A: It might be helpful to think of how to build an example from the bottom up. 
Let's start by making an example where $f_n > 0$, $f_n \to 0$ pointwise, and $\int_a^b f_n dx = C$ for some $C < \infty$. To do this we just want to make $f_n$ blow up (so that they are not dominated) on a rapidly shrinking set. So $f_n = n \chi_{[0,1/n]}$, $[a,b]=[0,1]$ will do the job.
Now we also want to have $\int_0^1 f_n \to 0$. The easiest way to do this is to have $\int_0^1 f_n = 0$. To do this, just flip the sign on $f_n$ on half of its domain, that is, take $f_n = n \left ( \chi_{[0,1/2n]} - \chi_{[1/2n,1/n]} \right )$.
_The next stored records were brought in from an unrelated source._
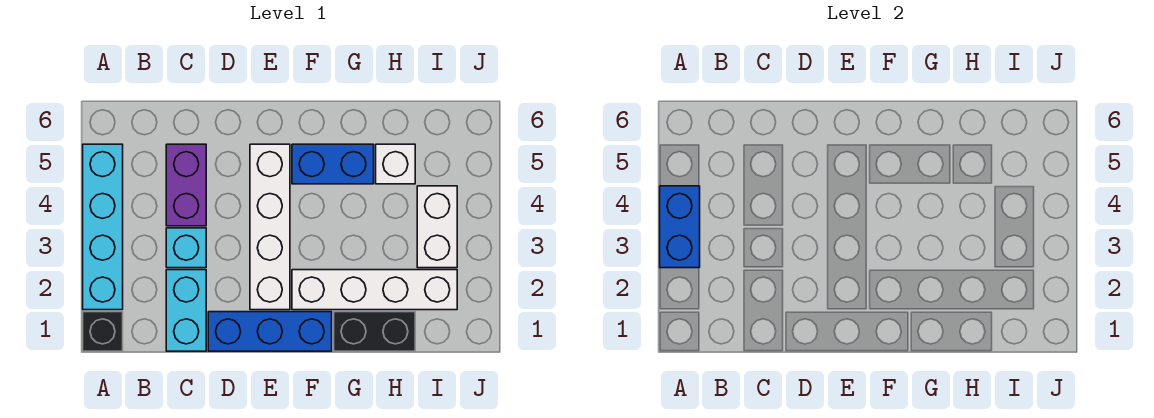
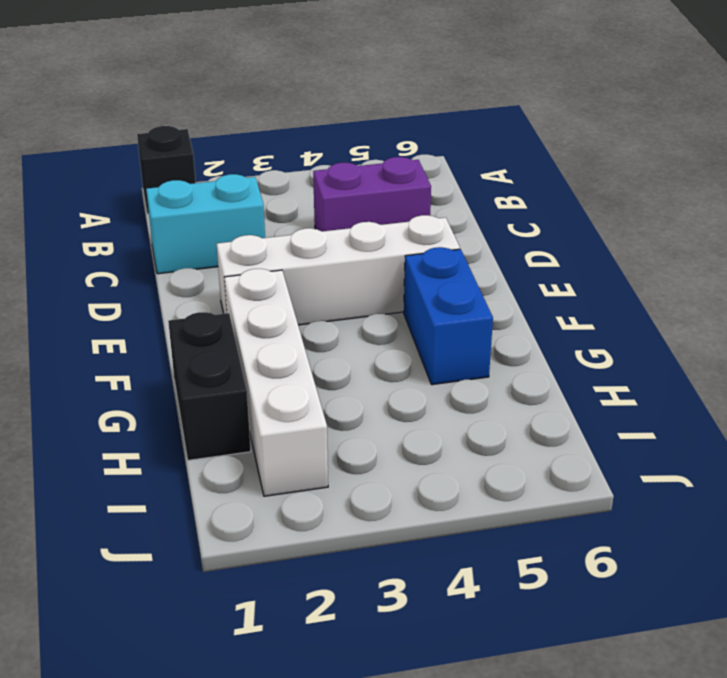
none -> cyan 1x4 brick [83,144,123,310]
none -> cyan 1x1 brick [166,228,206,268]
none -> blue 1x3 brick [208,312,332,351]

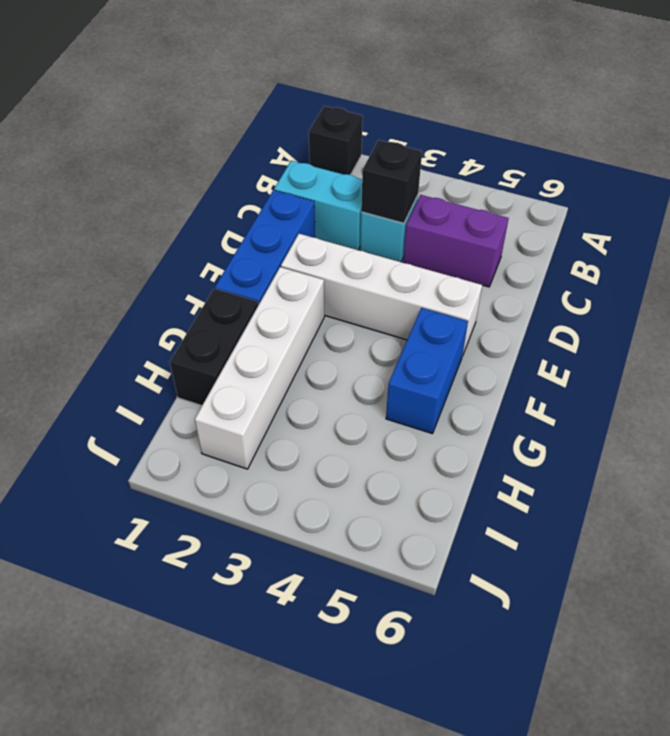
black 1x1 brick [361,140,422,223] -> none
none -> cyan 1x4 brick [83,144,123,310]
none -> white 1x1 brick [376,144,415,184]
none -> white 1x2 brick [417,186,457,268]

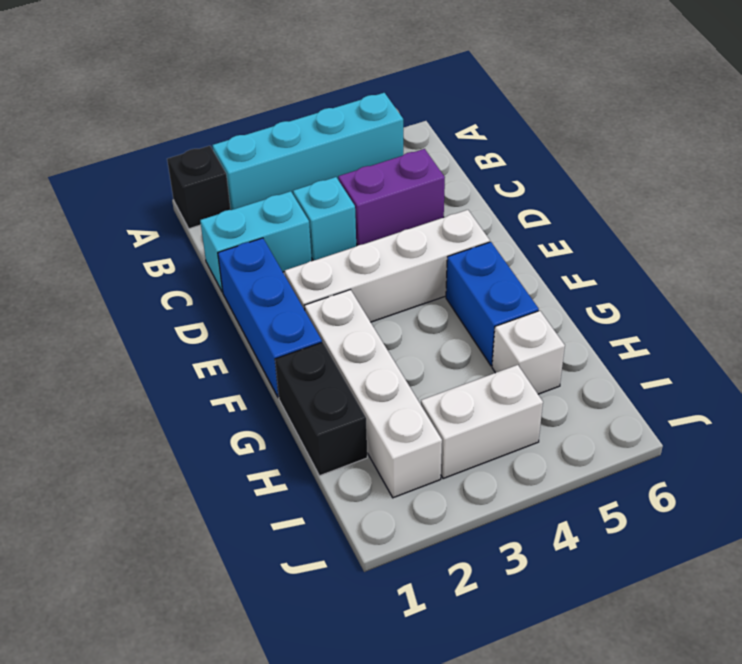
none -> blue 1x2 brick [660,186,700,268]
Now we need to smooth out this example without changing its integral. This is not difficult but it is messy, mostly because we have to get "back to zero" continuously. The simplest way to do it is to make a piecewise linear function. The idea is to draw it so that you get two triangles of the same area, one above the axis and one below the axis. Here's one way to do it, which is a smoothing out of the discontinuous example above. Make the first triangle be formed by the segment between $(0,n)$ and $(1/n,0)$; this has area $1/2$. This line has slope $-n^2$. Continue this line some additional distance $x/2$, so that the minimum is $-n^2x/2$, and then rise back up to $0$. The resulting triangle has area $n^2x^2/2$, so to get the overall integral to be $0$ we want $x=1/n$. Doing some algebra, our function is
$$f_n(x) = \begin{cases} n-n^2x & x \in [0,3/2n] \\ n^2(x-3/2n)-n^2(1/2n) & x \in (3/2n,2/n] \\ 0 & x \in (2/n,2] \end{cases}$$
Now $\int_0^2 f_n dx = 0$, $f_n \to 0$ pointwise, but $\int_0^2 |f_n| dx = 1$.
This is very similar to Daniel Fischer's example, except he starts at 0, draws an isosceles triangle above the axis, and then draws its reflection below the axis.